The user interface challenges are just as significant as the technical challenges. Allowing users to control the way sources are combined and to trace back the provenance of the sources in a transparent and intuitive fashion is not easy. It is hard to find the right balance between overloading with too much detailed meta level information and risking unintentionally misleading the user into treating all parts of a query response as equally definitive.

Ontology Management

Use of shared vocabularies is a key to successful information integration. The W3C OWL recommendations provide a solid foundation for the publication of ontologies and several key life science ontologies are already available in RDF or directly in OWL.

As with data set publication the scale and rate of evolution of the ontologies in the life sciences does raise practical deployment issues.

Firstly, there is a need for agreed best practice on version management of ontologies in a semantic web setting, for example policies for when concept URIs should be changed. This is an area of active interest with the Semantic Web Best Practice working group.

Secondly, there is the issue of remote access to ontology structures. Life science ontologies are too large for routine replication and downloading to be feasible - remote access protocols are required.

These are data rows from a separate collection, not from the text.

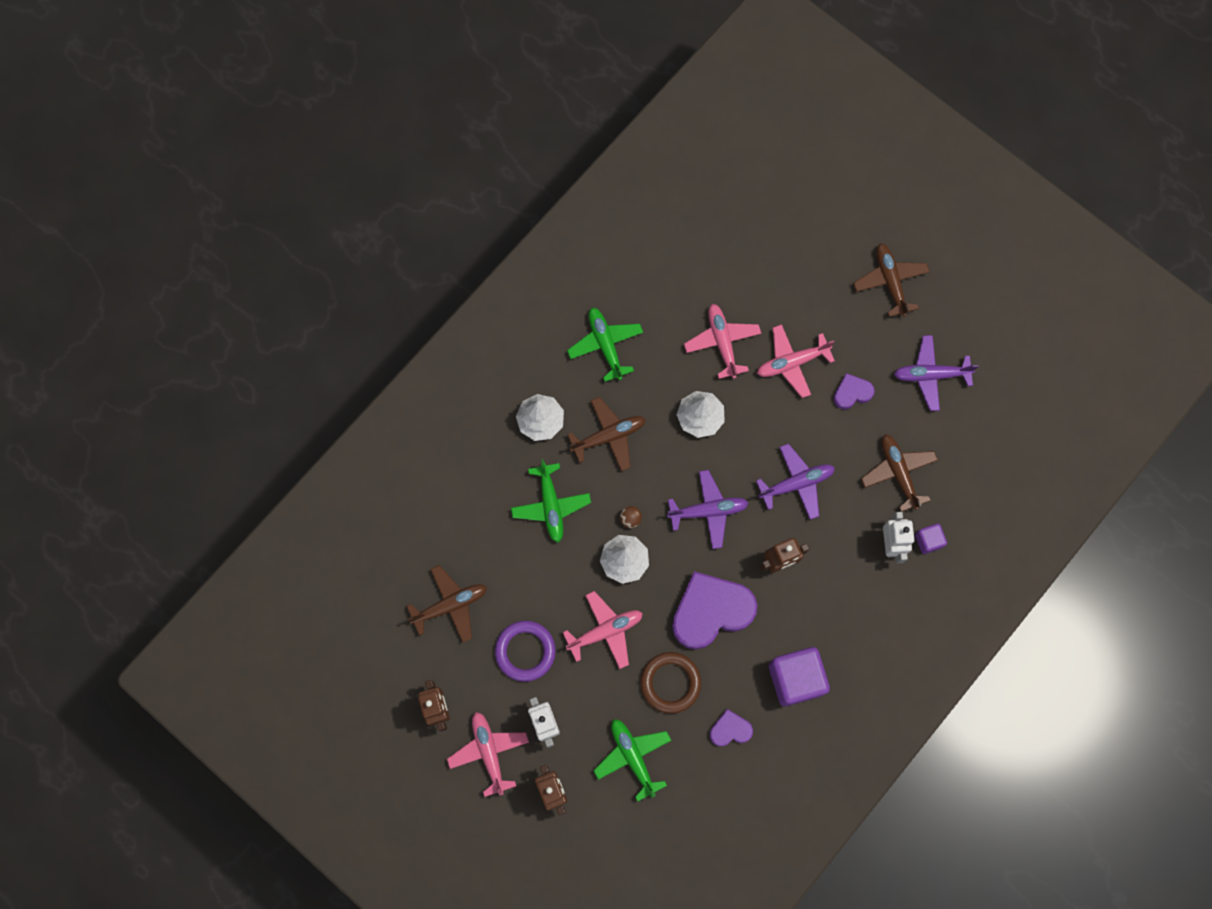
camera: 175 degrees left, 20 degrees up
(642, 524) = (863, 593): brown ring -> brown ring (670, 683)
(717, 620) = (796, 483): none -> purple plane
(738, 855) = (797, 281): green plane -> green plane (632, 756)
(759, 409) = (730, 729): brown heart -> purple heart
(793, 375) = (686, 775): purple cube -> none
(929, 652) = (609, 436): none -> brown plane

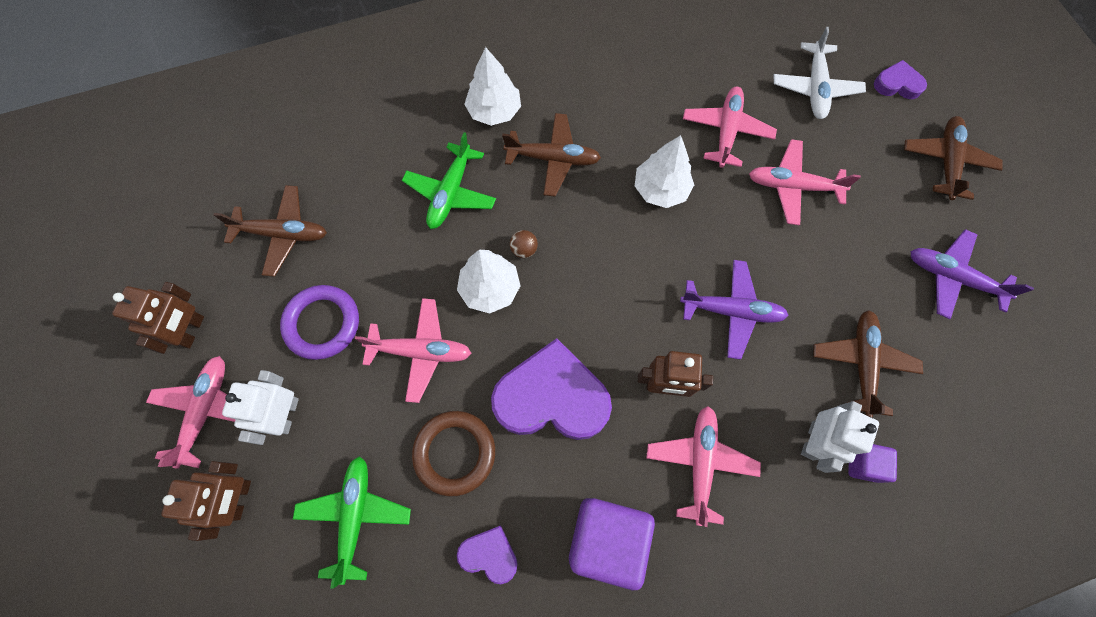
camera: 30 degrees right, 5 degrees down
(605, 345) = (603, 77): green plane -> none
(708, 511) = (614, 287): purple plane -> none
(769, 267) = (815, 88): none -> white plane
(828, 598) = (700, 462): none -> pink plane
(852, 393) = (847, 250): purple heart -> purple heart (897, 84)

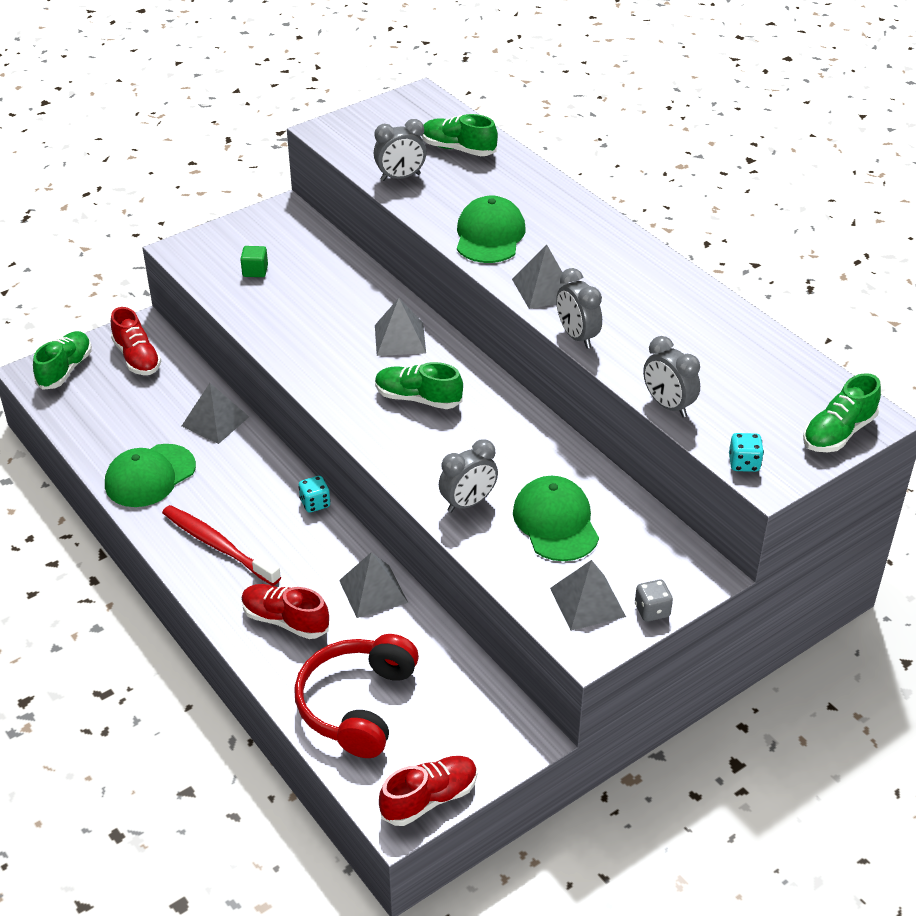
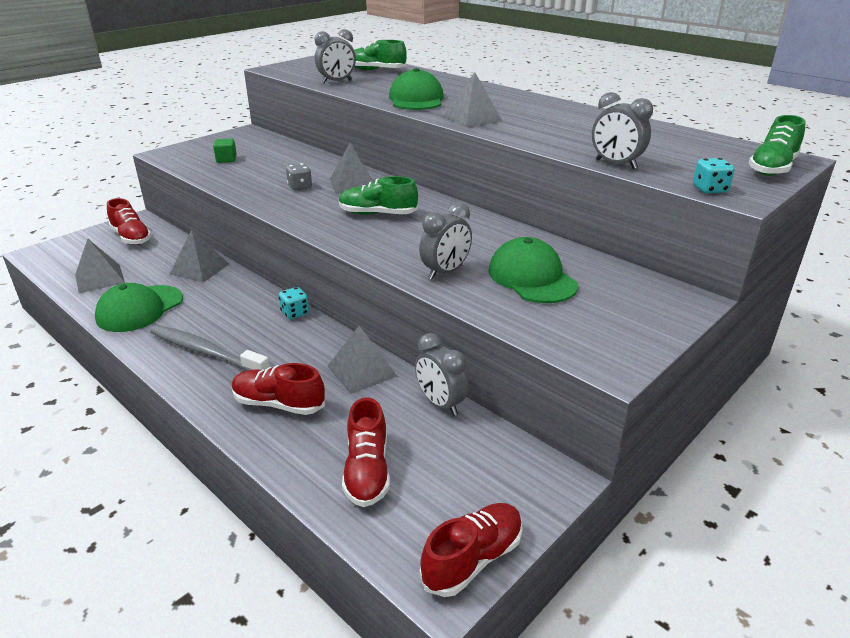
camera: 10 degrees left, 10 degrees down
(65, 370) = (67, 249): green shoe -> none
(218, 546) = (206, 352): red toothbrush -> grey toothbrush
(357, 704) = (367, 471): red headphones -> red shoe
(577, 336) = (513, 137): grey clock -> grey clock (440, 404)
(587, 602) = (593, 331): grey pyramid -> grey pyramid (99, 278)
(652, 611) = (658, 331): grey dice -> grey dice (300, 187)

The DAWG query language will be a good foundation for this but querying at the level of RDF triples is not always convenient and developers might desire additional support the higher level OWL abstractions. The interaction of remote access with version control is outside of the DAWG remit but will again benefit from shared best practice solutions.

Who we are

The Semantic Web Research Group of HPlabs is based in Bristol, UK.

One output of the group is the Jena RDF Framework, including its RDF publishing server Joseki. Jena provides comprehensive support for parsing, storing and accessing RDF data in a Java environment. It provides a fine-grain API to RDF, with storage implementation ranging from in-memory to relational databases such as MySQL and Oracle.

Jena also provides support for working with and using ontologies. It has an ontology API for OWL, RDFS and DAML+OIL. It has reasoners for RDFS and various profiles of OWL (different tradeoffs) and an external connection to Description Logic reasoners through a DIG interface. Jena has a large and active user community.